Every day I get water from the river. Carry two big pails, swing my hips, swing the pails on the shoulder pole. Every day do what Mother-in-law says.

*

Husband has brother: Number Two Son. He left wife here too; went to be with Husband in the New Gold Mountain. Sister-in-law has small feet like rich man's wife, so does not work in the field.

She writes the red scrolls, so we do not pay a scroll-writer. Around the door she writes,
In and out of the house, walk in peace.
She writes above the fireplace to protect us while cooking. On both sides of window, she writes. She writes the red paper scrolls with long curling black ink, so devils and ghosts do not come.
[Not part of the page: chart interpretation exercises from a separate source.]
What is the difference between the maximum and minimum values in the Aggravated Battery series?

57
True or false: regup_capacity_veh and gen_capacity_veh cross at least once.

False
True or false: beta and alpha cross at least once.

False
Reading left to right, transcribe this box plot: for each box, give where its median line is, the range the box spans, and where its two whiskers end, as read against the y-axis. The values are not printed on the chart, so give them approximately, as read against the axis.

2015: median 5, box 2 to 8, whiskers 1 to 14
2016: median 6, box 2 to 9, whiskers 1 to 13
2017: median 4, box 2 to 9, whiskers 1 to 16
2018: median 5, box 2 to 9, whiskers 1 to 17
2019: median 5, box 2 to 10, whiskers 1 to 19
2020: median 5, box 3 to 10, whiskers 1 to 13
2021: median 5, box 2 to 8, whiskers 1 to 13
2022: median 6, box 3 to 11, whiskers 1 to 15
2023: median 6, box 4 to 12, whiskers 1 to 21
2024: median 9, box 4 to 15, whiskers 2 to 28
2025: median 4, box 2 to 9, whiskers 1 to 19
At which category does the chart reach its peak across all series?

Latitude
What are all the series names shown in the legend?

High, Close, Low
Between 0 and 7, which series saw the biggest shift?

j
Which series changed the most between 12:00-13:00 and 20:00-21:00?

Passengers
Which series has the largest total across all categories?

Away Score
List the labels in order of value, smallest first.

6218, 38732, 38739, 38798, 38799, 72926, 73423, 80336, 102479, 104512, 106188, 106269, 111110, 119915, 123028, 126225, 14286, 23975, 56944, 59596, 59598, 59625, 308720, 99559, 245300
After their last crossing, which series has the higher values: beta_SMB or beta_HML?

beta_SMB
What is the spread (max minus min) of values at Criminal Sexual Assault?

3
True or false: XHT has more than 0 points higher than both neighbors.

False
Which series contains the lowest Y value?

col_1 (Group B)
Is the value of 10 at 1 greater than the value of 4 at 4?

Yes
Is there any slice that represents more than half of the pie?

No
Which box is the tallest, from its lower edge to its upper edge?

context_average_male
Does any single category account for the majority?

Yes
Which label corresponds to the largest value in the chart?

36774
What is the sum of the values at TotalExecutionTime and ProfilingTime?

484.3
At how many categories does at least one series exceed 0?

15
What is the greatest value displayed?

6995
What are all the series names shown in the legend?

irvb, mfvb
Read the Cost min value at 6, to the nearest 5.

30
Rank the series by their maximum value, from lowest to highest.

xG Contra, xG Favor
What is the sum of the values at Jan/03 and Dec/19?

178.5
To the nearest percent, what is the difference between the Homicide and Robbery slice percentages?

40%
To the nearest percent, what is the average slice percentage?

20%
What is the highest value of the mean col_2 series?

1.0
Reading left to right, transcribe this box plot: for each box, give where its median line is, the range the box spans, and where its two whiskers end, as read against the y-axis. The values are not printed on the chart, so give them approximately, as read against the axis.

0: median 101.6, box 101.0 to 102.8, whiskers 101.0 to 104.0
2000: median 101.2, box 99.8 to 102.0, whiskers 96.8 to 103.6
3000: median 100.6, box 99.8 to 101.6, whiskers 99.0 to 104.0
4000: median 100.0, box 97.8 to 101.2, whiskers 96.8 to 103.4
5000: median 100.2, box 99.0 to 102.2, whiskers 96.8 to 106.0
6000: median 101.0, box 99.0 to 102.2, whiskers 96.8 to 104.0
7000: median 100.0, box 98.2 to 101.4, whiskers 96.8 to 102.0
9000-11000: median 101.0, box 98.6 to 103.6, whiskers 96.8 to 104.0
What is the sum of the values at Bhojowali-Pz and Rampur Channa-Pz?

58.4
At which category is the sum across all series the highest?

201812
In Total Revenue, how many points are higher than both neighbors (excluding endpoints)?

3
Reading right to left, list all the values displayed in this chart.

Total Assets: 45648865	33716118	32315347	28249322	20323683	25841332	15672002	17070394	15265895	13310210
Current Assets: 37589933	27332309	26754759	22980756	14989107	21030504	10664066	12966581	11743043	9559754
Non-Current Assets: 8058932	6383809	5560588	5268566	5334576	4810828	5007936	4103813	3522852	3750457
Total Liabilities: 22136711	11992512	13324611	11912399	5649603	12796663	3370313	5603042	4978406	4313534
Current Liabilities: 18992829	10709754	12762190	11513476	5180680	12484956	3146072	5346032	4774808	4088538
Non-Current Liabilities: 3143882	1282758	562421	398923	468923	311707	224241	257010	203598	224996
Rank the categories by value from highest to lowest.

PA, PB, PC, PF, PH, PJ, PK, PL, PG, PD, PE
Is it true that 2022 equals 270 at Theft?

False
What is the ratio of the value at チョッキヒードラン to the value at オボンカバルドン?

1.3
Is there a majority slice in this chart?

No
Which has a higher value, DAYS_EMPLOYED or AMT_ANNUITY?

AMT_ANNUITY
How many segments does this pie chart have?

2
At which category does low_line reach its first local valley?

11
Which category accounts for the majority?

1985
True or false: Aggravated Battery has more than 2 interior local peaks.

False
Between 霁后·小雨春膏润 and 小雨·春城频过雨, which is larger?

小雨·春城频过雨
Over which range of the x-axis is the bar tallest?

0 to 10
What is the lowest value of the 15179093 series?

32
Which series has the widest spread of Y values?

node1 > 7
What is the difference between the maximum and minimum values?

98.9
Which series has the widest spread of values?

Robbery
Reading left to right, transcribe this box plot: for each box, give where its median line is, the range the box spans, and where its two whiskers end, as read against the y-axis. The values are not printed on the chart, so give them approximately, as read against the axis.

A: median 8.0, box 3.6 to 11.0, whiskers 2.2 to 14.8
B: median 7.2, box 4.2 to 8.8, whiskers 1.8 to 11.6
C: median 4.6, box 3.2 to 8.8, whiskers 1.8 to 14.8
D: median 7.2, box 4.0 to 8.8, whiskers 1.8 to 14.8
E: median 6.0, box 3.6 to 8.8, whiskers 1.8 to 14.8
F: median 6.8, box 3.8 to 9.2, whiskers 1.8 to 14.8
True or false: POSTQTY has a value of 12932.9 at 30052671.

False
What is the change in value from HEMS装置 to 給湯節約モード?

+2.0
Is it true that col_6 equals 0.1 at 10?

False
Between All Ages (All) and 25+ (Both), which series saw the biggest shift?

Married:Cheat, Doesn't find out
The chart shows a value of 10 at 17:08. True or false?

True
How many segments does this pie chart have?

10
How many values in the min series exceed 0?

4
She writes the letters to my husband. I say, Tell him I am good wife – do everything Mother-in-law says. Tell him, Send plenty of money. Tell him, Come back. She tells him I am useless, no-good wife – I know. She tells him, Get concubine. Don't come back. She reads Husband's letters. Says concubine has a son.

Ghosts everywhere. On graves: dirt-hills with turf for head. There are no names. Where are the ancestors? Who can remember? The dead get dug up, their bones put in urns. Lychee orchard is full of urns. No lids, so dead can get out.

I do not go to lychee orchard. I tell Sister-in-law, Go get sticks for fire.

River is full, too. Full of drowned ghosts. Girl babies and bad women and boy babies who got sick and died. I tell Sister-in-law, Go wash the clothes in river, but she has small feet – I still have to bring back the water.

Long time ago Husband looks at me and says, ‘Stupid woman, scared of ghosts. That's no ghost, just dirty beggar.' He drinks wine, tells me ghost story . . .
Night-time, raining hard. He walking home on built-up earth of rice paddy. Drunk and cannot walk straight. Terrible ghost comes, coming to him. He's running; ghost coming. He runs faster, faster, ghost light still coming, tumbling over rice paddy. He falls in rice paddy; ghost still coming, big shiny ball, rolling, tumbling to him. Cannot get up, ghost coming.

‘What happens, what happens?' I hide my head in my hands.

Husband laughs. ‘Ghost afraid, just like stupid woman,' he says. ‘Ghost come closer, closer, then gone. Just rain on rice paddy.'

Night-time. Raining. I cannot sleep. Ghosts come. They stand over my bed. I see heads but no body. They all have girl faces.

Husband says the New Gold Mountain is full of white devils. They smell like sheep-meat and butter; they don't like
Tongyan
. But not many ghosts in the New Gold Mountain. Not so many kill themselves or get killed. Husband says you hear someone outside door in the New Gold Mountain, this is not ghost, this is
Tongyan
or
gweilo
. No ghosts on raining night. He says, in the New Gold Mountain all ghosts are ghosts, you know.

I say, ‘Know, don't know, don't like ghosts.'

When I die, Mother- and Father-in-law dead, Husband in New Gold Mountain. Who burns paper money and incense and puts out food? Who looks after me?